SILVEC BIOLOGICS, Inc. is a company founded by Anne Simon and Rafael Simon to develop RNA and peptide therapeutics delivered by viruses for treatment of diseases of trees, vines, grasses and other plants.
WELCOME TO THE SIMON LAB
We study a recently discovered collection of plant viruses called umbra-like viruses (ULVs). ULVs are unique in encoding a polymerase and can encode a coat protein, but unlike all other plant viruses, most do not encode movement proteins. Instead, they use host PHLOEM PROTEIN 2 (PP2) as their movement protein. We study their unique movement properties, their astonishing viral transcriptome in which full-length virus sequesters in roots, and their highly unusual -1 ribosomal frameshifting with 6 local and long distance tertiary interactions, two of which unzip a stable hairpin structure and allow for ribosome passage. In addition, infection of some ULVs cause secondary infections by bacterial and fungal pathogens to accumulate at 10- to 100s of fold higher levels.

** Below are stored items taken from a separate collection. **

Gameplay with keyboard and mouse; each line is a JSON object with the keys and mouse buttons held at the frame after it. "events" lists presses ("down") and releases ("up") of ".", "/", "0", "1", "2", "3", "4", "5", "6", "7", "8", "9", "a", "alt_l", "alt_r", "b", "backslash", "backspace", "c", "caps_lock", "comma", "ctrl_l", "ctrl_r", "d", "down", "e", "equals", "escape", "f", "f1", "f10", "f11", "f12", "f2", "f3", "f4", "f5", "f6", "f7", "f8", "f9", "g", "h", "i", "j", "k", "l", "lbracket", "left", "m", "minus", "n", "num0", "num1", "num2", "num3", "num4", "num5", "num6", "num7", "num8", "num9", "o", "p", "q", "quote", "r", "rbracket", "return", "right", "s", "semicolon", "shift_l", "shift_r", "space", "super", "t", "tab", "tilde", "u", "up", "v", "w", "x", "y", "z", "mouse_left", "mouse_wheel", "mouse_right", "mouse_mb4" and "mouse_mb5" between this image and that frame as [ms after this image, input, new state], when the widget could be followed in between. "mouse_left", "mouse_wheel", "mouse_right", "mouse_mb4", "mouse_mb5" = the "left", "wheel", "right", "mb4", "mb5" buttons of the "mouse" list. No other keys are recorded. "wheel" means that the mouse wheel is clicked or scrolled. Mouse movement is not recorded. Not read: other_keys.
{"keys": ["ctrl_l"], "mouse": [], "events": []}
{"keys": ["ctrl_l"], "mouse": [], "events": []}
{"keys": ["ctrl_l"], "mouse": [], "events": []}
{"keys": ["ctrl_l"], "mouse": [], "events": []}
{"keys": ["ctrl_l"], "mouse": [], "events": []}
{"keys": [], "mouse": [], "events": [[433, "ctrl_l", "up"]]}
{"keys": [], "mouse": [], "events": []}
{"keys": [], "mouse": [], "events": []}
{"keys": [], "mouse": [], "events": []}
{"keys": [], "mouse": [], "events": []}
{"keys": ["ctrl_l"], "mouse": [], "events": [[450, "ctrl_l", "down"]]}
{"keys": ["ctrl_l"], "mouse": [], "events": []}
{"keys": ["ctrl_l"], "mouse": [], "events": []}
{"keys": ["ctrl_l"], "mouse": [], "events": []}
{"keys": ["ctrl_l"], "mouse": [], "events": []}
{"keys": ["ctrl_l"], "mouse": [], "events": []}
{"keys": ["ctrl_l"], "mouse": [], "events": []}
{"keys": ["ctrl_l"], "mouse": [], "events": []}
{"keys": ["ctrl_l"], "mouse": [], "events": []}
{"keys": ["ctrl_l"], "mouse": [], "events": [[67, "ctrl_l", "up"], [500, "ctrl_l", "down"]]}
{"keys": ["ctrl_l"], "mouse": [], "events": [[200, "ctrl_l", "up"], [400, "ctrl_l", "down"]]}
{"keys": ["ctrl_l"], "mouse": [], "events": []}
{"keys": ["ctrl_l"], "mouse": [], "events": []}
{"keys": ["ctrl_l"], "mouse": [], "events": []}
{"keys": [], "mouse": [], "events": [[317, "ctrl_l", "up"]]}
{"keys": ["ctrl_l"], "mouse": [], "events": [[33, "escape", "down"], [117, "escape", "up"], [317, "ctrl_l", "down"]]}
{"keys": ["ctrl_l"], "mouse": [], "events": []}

We also work on virus-induced silencing (VIGS) vectors, which are known to poorly maintain inserted sequences. We have found that plus-strand viruses in general have substructures with distinctive thermodynamic properties, and that sequences inserted into virus vectors are maintained and not deleted if they share the same thermodynamic properties. We are working to develop an app that will convert hairpins or longer sequences into virus-like susbstructures that will be maintained in the virus for extended times.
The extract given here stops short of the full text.